WORK REQUEST:
Where the data below contains pictures, omit them; output the rest word for word.

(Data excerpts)
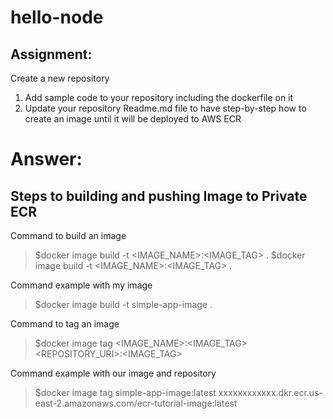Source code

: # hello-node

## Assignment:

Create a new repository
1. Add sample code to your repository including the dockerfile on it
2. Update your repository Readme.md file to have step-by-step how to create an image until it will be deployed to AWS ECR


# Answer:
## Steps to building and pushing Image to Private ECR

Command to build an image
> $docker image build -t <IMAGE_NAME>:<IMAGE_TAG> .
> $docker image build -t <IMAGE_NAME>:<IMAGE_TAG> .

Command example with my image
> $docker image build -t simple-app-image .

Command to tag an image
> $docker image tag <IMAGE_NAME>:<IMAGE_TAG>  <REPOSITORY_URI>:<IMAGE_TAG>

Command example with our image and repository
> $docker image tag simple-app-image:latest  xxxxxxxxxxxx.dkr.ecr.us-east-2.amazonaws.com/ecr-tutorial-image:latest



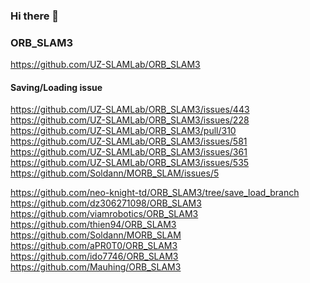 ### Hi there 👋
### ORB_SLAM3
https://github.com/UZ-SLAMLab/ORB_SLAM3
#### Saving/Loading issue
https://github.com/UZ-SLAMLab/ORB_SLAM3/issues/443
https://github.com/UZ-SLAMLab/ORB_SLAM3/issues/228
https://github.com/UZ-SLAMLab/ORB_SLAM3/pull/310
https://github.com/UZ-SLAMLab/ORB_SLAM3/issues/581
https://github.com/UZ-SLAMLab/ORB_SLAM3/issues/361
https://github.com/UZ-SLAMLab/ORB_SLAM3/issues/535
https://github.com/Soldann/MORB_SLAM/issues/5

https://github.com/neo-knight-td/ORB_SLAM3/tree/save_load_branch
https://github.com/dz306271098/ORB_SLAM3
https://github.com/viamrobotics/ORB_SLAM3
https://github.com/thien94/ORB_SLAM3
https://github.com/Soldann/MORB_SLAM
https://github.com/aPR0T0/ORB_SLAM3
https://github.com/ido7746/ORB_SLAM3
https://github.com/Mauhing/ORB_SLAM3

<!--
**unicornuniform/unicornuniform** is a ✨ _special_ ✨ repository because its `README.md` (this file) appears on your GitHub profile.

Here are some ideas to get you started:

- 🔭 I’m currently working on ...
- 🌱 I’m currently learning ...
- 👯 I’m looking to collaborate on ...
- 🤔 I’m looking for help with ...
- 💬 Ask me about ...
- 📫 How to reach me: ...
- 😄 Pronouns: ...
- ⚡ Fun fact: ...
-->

SOLUTION TO THIS PROBLEM:
Source code

: # hello-node

## Assignment:

Create a new repository
1. Add sample code to your repository including the dockerfile on it
2. Update your repository Readme.md file to have step-by-step how to create an image until it will be deployed to AWS ECR


# Answer:
## Steps to building and pushing Image to Private ECR

Command to build an image
> $docker image build -t <IMAGE_NAME>:<IMAGE_TAG> .
> $docker image build -t <IMAGE_NAME>:<IMAGE_TAG> .

Command example with my image
> $docker image build -t simple-app-image .

Command to tag an image
> $docker image tag <IMAGE_NAME>:<IMAGE_TAG>  <REPOSITORY_URI>:<IMAGE_TAG>

Command example with our image and repository
> $docker image tag simple-app-image:latest  xxxxxxxxxxxx.dkr.ecr.us-east-2.amazonaws.com/ecr-tutorial-image:latest



 ### Hi there 👋
### ORB_SLAM3
https://github.com/UZ-SLAMLab/ORB_SLAM3
#### Saving/Loading issue
https://github.com/UZ-SLAMLab/ORB_SLAM3/issues/443
https://github.com/UZ-SLAMLab/ORB_SLAM3/issues/228
https://github.com/UZ-SLAMLab/ORB_SLAM3/pull/310
https://github.com/UZ-SLAMLab/ORB_SLAM3/issues/581
https://github.com/UZ-SLAMLab/ORB_SLAM3/issues/361
https://github.com/UZ-SLAMLab/ORB_SLAM3/issues/535
https://github.com/Soldann/MORB_SLAM/issues/5

https://github.com/neo-knight-td/ORB_SLAM3/tree/save_load_branch
https://github.com/dz306271098/ORB_SLAM3
https://github.com/viamrobotics/ORB_SLAM3
https://github.com/thien94/ORB_SLAM3
https://github.com/Soldann/MORB_SLAM
https://github.com/aPR0T0/ORB_SLAM3
https://github.com/ido7746/ORB_SLAM3
https://github.com/Mauhing/ORB_SLAM3

<!--
**unicornuniform/unicornuniform** is a ✨ _special_ ✨ repository because its `README.md` (this file) appears on your GitHub profile.

Here are some ideas to get you started:

- 🔭 I’m currently working on ...
- 🌱 I’m currently learning ...
- 👯 I’m looking to collaborate on ...
- 🤔 I’m looking for help with ...
- 💬 Ask me about ...
- 📫 How to reach me: ...
- 😄 Pronouns: ...
- ⚡ Fun fact: ...
-->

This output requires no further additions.